Work request 1 - Can you write out the passage on Western Sahara word for word, between "It is also obvious" and "of considerable income.", inclusive?
Work request 2 - What comes next in the passage on Western Sahara? Write a continuation that picks up after its final sentence.

Passage shown -
- - -

The governments and companies of the European Union, including Western Sahara’s former colonial power, Spain (Western Sahara’s de jure administrative power according to international law) in particular, benefit financially from the status quo. Amongst other things because of the huge but illegal presence of mostly Spanish fishing vessels in the waters of occupied Western Sahara and the illegal selling of other Western Saharan resources such as phosphates. The selling of these resources play an important part in enabling Morocco to continue to fund its colonisation of Western Sahara.

The USA and France have more strategic interests. The USA often publicly praises Morocco’s alleged reform efforts and France rarely publicly criticizes Morocco’s poor human rights record and openly supported its autonomy plan for Western Sahara, an attempt to make Western Sahara a permanent region within Morocco where Morocco retains power over defence, external relations and the constitutional and religious prerogatives of the Moroccan King. Morocco was one of the USA’s closest allies in their fight against communism and is one of its main allies in its fight against terrorism. Morocco was the first country to recognize the independent United States, and the two nations also signed a treaty of friendship as long ago as in 1777 (renegotiated in 1836 and still in effect). France and the USA both provide Morocco with financial aid to back up their support.

It is also obvious that independence for Western Sahara demands some sort of change within Morocco itself, as the current Moroccan regime has issues of both self-preservation and finance at stake with regards to Western Sahara. In plain language, the present Moroccan regime and its army use Western Sahara as both a diversion from its internal problems and the dissatisfaction within the Moroccan population with the regime, and as a source of considerable income.

- - -

Dataset records:
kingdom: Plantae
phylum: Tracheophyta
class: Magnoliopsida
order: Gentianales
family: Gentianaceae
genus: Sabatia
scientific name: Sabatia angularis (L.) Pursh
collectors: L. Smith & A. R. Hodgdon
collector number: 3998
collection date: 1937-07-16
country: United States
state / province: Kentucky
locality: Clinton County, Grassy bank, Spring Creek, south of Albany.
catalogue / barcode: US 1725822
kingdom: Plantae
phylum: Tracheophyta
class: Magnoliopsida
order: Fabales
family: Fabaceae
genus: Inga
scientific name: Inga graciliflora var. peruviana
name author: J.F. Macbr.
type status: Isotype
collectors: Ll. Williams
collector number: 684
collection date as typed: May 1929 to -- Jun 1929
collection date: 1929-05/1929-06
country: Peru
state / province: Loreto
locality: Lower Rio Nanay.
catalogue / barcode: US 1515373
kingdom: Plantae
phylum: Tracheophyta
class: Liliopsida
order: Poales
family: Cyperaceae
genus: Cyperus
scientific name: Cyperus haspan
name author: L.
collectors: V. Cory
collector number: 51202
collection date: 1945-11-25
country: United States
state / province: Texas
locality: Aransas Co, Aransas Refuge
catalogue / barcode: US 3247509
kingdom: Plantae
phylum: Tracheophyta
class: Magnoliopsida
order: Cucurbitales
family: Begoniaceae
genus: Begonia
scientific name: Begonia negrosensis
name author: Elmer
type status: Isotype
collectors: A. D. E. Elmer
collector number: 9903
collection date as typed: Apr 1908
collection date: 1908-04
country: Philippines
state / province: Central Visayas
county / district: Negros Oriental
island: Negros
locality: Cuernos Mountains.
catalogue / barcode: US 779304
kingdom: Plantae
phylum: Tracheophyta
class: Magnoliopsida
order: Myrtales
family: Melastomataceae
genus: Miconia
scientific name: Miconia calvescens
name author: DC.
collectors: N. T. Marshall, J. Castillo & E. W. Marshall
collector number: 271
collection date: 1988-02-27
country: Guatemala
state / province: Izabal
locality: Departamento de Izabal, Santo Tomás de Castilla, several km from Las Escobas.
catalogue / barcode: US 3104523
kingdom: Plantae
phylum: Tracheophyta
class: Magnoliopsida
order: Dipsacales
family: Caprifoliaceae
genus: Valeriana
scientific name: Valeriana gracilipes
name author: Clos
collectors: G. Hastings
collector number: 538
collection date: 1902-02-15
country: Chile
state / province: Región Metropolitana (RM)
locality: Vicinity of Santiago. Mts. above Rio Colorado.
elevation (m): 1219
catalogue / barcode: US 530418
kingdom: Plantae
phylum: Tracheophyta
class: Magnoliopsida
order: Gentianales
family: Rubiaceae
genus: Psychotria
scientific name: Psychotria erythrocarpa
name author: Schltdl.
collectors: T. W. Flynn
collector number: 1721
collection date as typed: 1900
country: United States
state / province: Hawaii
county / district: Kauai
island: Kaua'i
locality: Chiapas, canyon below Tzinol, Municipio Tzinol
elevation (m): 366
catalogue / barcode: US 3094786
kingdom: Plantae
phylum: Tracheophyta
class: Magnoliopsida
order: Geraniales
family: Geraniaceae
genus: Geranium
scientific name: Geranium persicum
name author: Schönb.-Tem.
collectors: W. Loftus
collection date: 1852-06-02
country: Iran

- - -

Expected answer 1 -
It is also obvious that independence for Western Sahara demands some sort of change within Morocco itself, as the current Moroccan regime has issues of both self-preservation and finance at stake with regards to Western Sahara. In plain language, the present Moroccan regime and its army use Western Sahara as both a diversion from its internal problems and the dissatisfaction within the Moroccan population with the regime, and as a source of considerable income.

Expected answer 2 -
An outstretched hand to the Moroccan people

The Saharawis apparently understand this fact. Even though Western Sahara’s national liberation movement, the Polisario Front, were at war with Morocco between 1975 and 1991, their grudge seems to be more with the undemocratic Moroccan regime, controlled by King Mohammed, than with the Moroccan people. As SADR President, and Polisario Secretary General, Mohamed Abdelaziz said in his speech on 27 February 2011 at the 35th anniversary celebrations of SADR in Tifariti in SADR-controlled Western Sahara, “we would also like to salute the Moroccan brotherly people and to assure them that the Saharawi people are their partner in the struggle for freedom, justice and the respect for human and peoples’ rights and in their common endeavour to build a united Maghreb, based on cooperation, integration, mutual respect and neighbourly relations between its peoples and countries … both Saharawi and Moroccan peoples are victims of the expansionism of the Moroccan Government that persists in curbing democracy and violating human rights”.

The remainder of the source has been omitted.